Шрифт:
Интервал:
Закладка:
Однако и стоит смотреть правде в глаза — всемером против такой массы не повоюешь. Пускай на той стороне были неопытные бойцы, но, как известно, пуля-дура и всегда цель найдёт. Да и патронов на всех не хватит. Вот и решили отходить. Правда, не всё шло гладко. Двоих солдат в той перестрелке убили. Одного ранили, и тот остался прикрывать отход основной группы. Всё-таки в приоритете было не боестолкновение с польскими бандитами или немецкими солдатами, а освобождение императора, и об этом никто не забывал. Поэтому поступок прапорщика Болешевского был воспринят хоть и с недовольством, но без споров. Группа продолжила путь, а прапорщик Болешевский отстреливался ещё минут пять, а потом подорвал себя вместе с наступающими врагами.
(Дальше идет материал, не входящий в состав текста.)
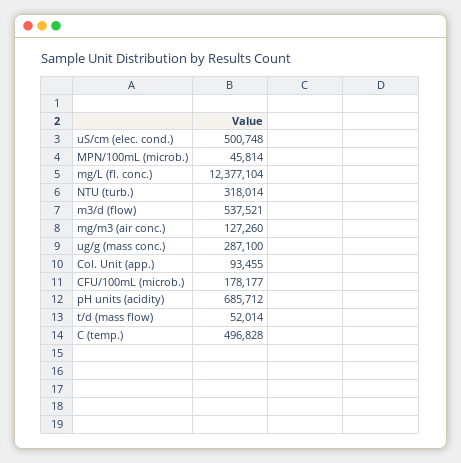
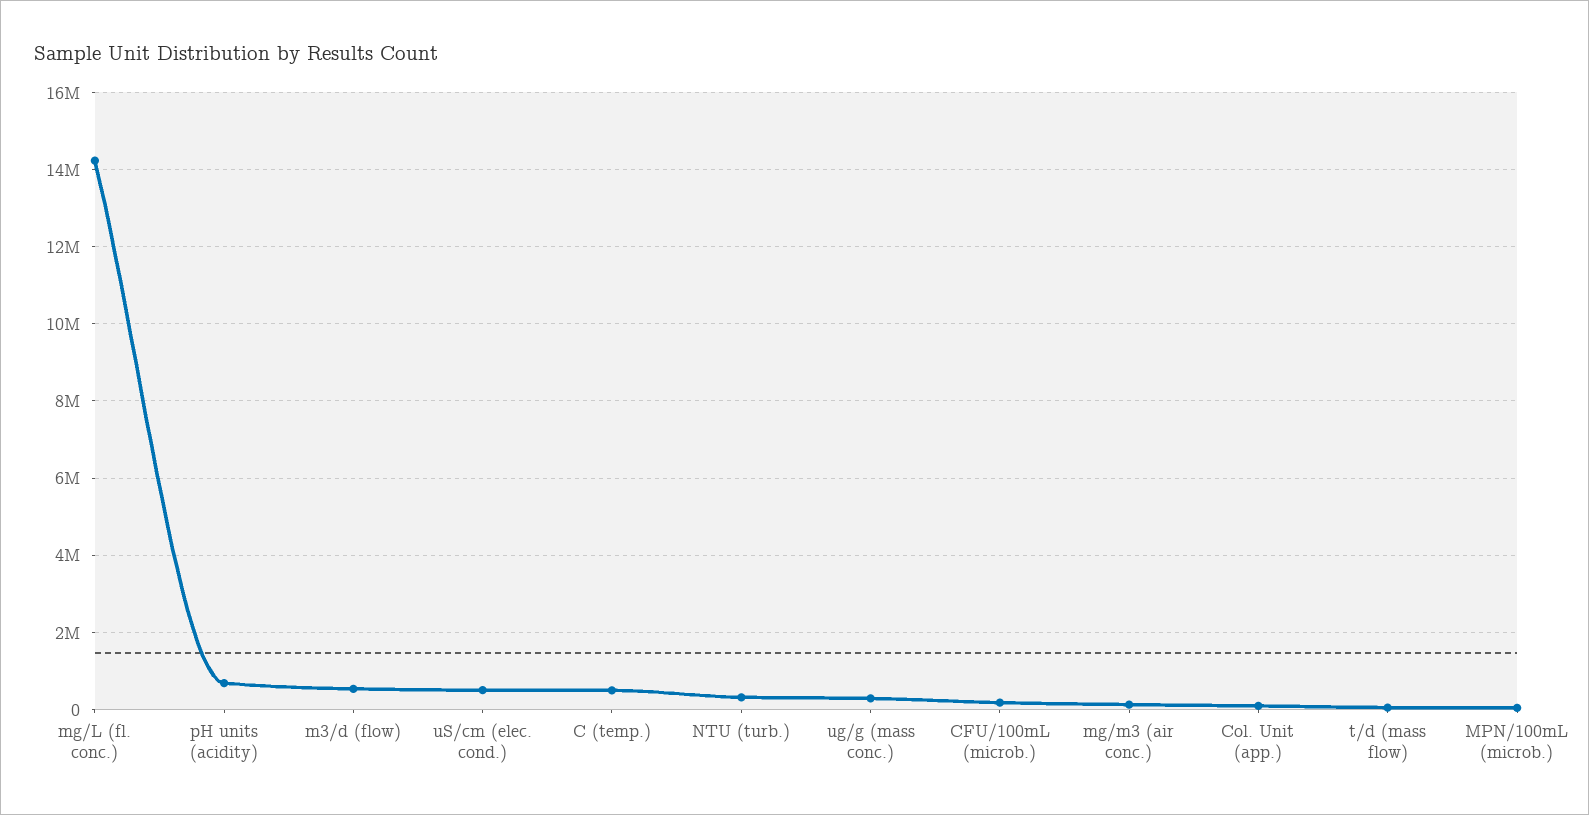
mg/L (fl. conc.): 12377104 -> 14200000

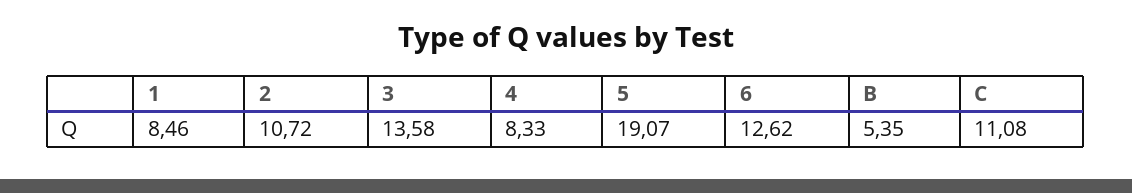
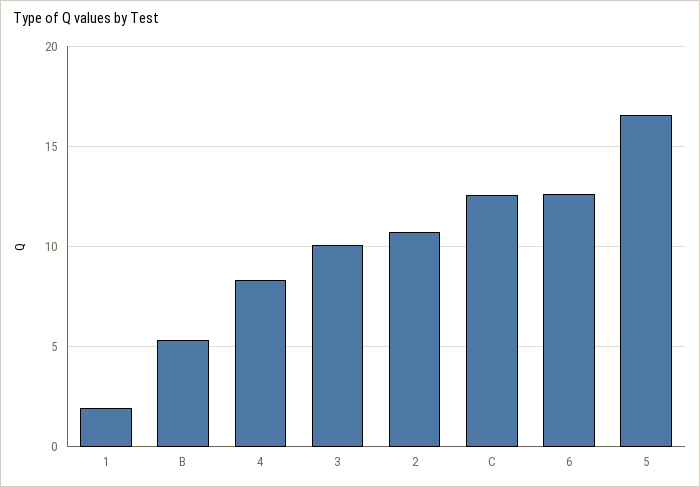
1: 8.46 -> 2
3: 13.58 -> 10
5: 19.07 -> 16.5
C: 11.08 -> 12.5

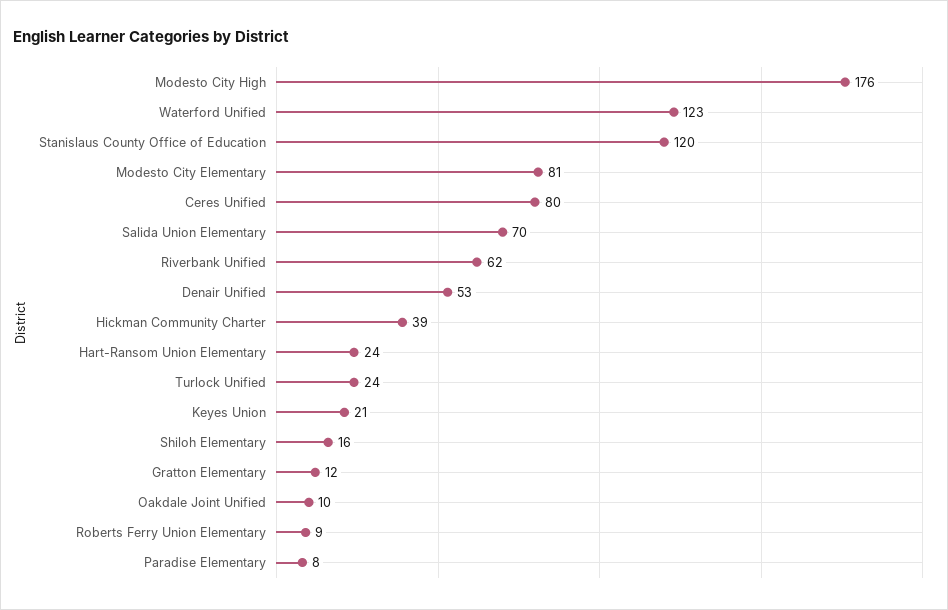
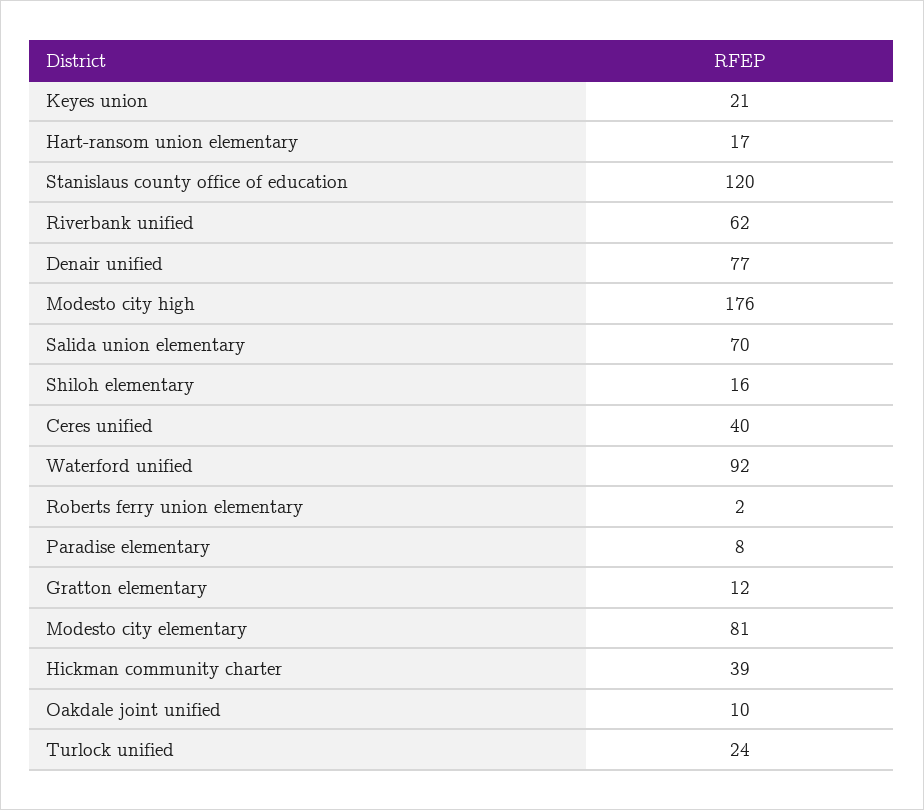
Waterford Unified: 123 -> 92
Ceres Unified: 80 -> 40
Denair Unified: 53 -> 77
Hart-Ransom Union Elementary: 24 -> 17
Roberts Ferry Union Elementary: 9 -> 2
Рассказав о подвиге Болешевского, который дал своим товарищам уйти, бойцы умолкли, будто отдавая почести своему боевому товарищу. Я, тоже немного помолчав, произнёс:
— Достойный был воин. Я лично прослежу, чтобы его и представили к награде за доблесть, чтобы он получил все положенные ему почести, пусть и посмертные. Думаю, вы знаете, как я не люблю терять бойцов, но не сомневаюсь, что каждый, кто погиб, погиб с достоинством и честью.
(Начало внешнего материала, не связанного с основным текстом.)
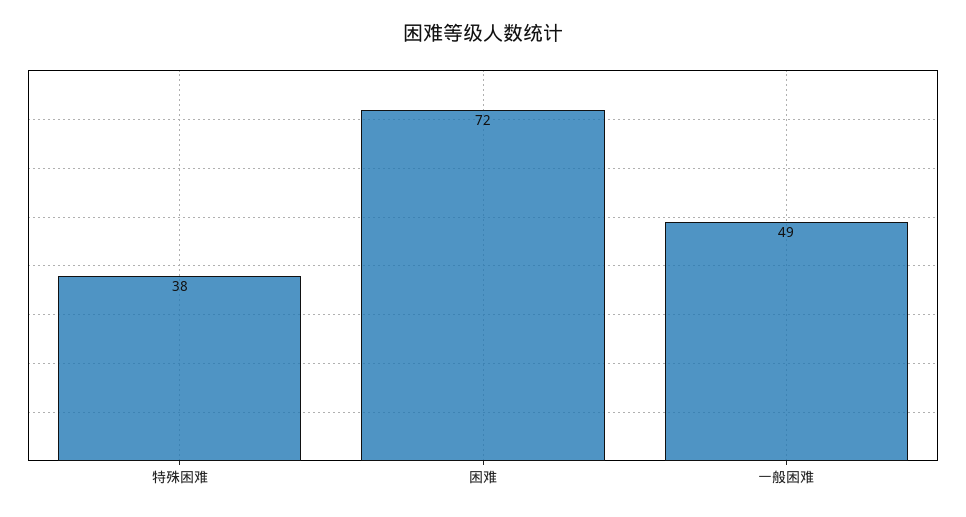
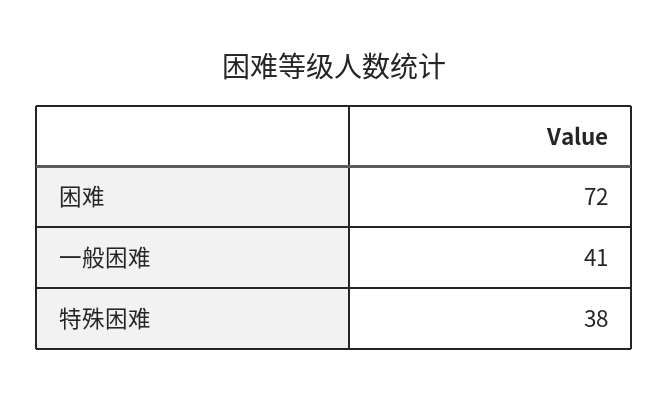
一般困难: 49 -> 41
Поручик Вострецов коротко кивнул.
— Да, ваше императорское величество, так и есть. Нам бы выдвигаться, — произнёс он. — Места здесь неспокойные, и, как я вижу, здесь в любой момент может всё полыхнуть. Да и в округе много недобрых людей ходят. Столкновение с теми бойцами было сравнительно недавно, и, если честно, я побаиваюсь, как бы не пришлось снова с кем-то воевать. Поэтому я бы не ждал. Да и не хотелось бы на немцев напороться, — он кивнул в сторону раскуроченного танка. — Как я понимаю, здесь недавно тоже была бойня?
Я покивал.
— Деревни Дрязги больше нет. Кое-как удалось спасти часть жителей.
Солдаты переглянулись.
— Мы перехватывали одного мальчишку, поляка. Он рассказал, что здесь происходило. Что сначала немецкий отряд смогли уничтожить, а потом и целую роту немцы потеряли, штурмуя деревеньку.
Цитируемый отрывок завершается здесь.